The skies have opened up and gifted us with a robust blessing this year: the return of the New Orleans Jazz & Heritage Festival, set to commence April 29, and last through Sunday, May 8.
Now, when you think of the major festivals thrown throughout the nation in a given summer, a couple are almost certain to come to mind. These would be, generally, Bonnaroo, Pitchfork Music Festival, Lollapalooza, Coachella, Austin City Limits and perhaps the new East Coast wave of Boston Calling and Governors Ball.

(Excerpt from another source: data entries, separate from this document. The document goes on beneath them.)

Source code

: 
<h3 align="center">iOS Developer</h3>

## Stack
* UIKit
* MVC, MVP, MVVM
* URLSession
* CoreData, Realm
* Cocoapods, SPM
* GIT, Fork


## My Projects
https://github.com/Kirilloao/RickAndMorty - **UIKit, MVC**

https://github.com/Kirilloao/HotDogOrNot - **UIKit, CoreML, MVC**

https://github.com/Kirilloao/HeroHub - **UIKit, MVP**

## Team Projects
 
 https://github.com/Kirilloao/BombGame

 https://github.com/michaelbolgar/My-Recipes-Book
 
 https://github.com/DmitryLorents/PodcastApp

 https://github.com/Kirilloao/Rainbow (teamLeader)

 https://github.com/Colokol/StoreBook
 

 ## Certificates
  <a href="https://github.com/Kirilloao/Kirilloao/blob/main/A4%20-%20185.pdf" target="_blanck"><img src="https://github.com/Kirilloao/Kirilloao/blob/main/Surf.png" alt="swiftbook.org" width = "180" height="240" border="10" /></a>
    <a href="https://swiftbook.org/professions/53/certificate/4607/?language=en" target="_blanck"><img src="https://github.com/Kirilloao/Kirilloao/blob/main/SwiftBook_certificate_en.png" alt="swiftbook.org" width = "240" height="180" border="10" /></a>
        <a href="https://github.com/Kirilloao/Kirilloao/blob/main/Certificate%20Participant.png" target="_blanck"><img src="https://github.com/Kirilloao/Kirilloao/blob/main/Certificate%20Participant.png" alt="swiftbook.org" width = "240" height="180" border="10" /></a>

The jazz fest in New Orleans is rarely if ever embraced as one of our country’s primary musical events and truth be told, it’s almost like they like it this way. There’s this defiant coolness that almost borders on glibness in the way certain icons of the event do their business, from the sly, offhand account of the fest as “easy peasy for measy” by J&H veteran Rickie Lee Jones , to the casual tone a local hotel takes in mentioning “alligator pie” as one of the dishes available at the concession stand there. This element of cool swagger resembles the kind of cultural energy and uniqueness serving to make the Jazz & Heritage fest one of the last truly authentic large-scale operations to be witnessed in America.

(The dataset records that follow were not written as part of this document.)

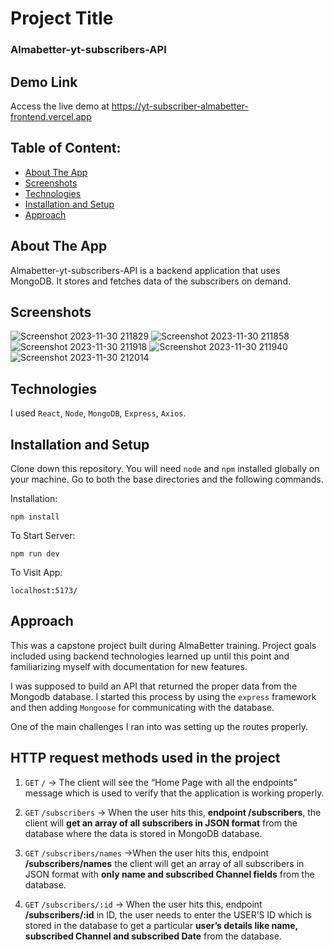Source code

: # Project Title

### Almabetter-yt-subscribers-API

## Demo Link

Access the live demo at https://yt-subscriber-almabetter-frontend.vercel.app

## Table of Content:

- [About The App](#about-the-app)
- [Screenshots](#screenshots)
- [Technologies](#technologies)
- [Installation and Setup](#installation-and-setup)
- [Approach](#approach)

## About The App

Almabetter-yt-subscribers-API is a backend application that uses MongoDB. It stores and fetches data of the subscribers on demand.
## Screenshots

![Screenshot 2023-11-30 211829](https://github.com/AntonioErdeljac/twitter-clone/assets/37292226/480d84d8-e035-43a5-bf56-1a99cf6cf43a)
![Screenshot 2023-11-30 211858](https://github.com/AntonioErdeljac/twitter-clone/assets/37292226/875d9942-86b8-44e2-9be0-29dc66dc66ad)
![Screenshot 2023-11-30 211918](https://github.com/AntonioErdeljac/twitter-clone/assets/37292226/757f192f-4cb5-408e-9a59-113cdda322c3)
![Screenshot 2023-11-30 211940](https://github.com/AntonioErdeljac/twitter-clone/assets/37292226/5cbc3173-e651-49bd-b52f-2692a345f9a1)
![Screenshot 2023-11-30 212014](https://github.com/AntonioErdeljac/twitter-clone/assets/37292226/f60d3f9d-1a18-4589-a038-9f848201f570)


## Technologies

I used `React`, `Node`, `MongoDB`, `Express`, `Axios`.

## Installation and Setup

Clone down this repository. You will need `node` and `npm` installed globally on your machine. Go to both the base directories and the following commands.

Installation:

`npm install`

To Start Server:

`npm run dev`

To Visit App:

`localhost:5173/`

## Approach

This was a capstone project built during AlmaBetter training. Project goals included using backend technologies learned up until this point and familiarizing myself with documentation for new features.

I was supposed to build an API that returned the proper data from the Mongodb database. I started this process by using the `express` framework and then adding `Mongoose` for communicating with the database.

One of the main challenges I ran into was setting up the routes properly.

## HTTP request methods used in the project
1. `GET` `/`  → The client will see the “Home Page with all the endpoints” message which is used to verify that the application is working properly.

2. `GET` `/subscribers` → When the user hits this, **endpoint /subscribers**, the client will **get an array of all subscribers in JSON format** from the database where the data is stored in MongoDB database.

3. `GET` `/subscribers/names` →When the user hits this, endpoint **/subscribers/names** the client will get an array of all subscribers in JSON format with **only name and subscribed Channel fields** from the database.

4. `GET` `/subscribers/:id` → When the user hits this, endpoint **/subscribers/:id** in ID, the user needs to enter the USER’S ID which is stored in the database to get a particular **user’s details like name, subscribed Channel and subscribed Date** from the database.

But the Heritage Fest is not just jazz, in a way making it both a misnomer and also a singular type of layered phenomenon. As is par for the course, this year, a handful of notable mainstream musical acts which shirk the primary category of “jazz” are making an appearance. Among these are The Black Crowes, Willie Nelson, Erykah Badu, the Foo Fighters, Jimmy Buffett and The Who, as well as late add-on Red Hot Chili Peppers, infusing the event with some significant star power and some major-chord gusto. Roger Daltrey didn’t die before he got old but at least he can enact a certain rebellion like a mischievous juvenile might, doing a gig where a lot of people would have thought he wouldn’t have been welcome. Single-day tickets are moving for $80 each ahead of the show, with full rides setting spectators back $225, which I think is barely more than I paid to go to three days of Lollapalooza back in ’09.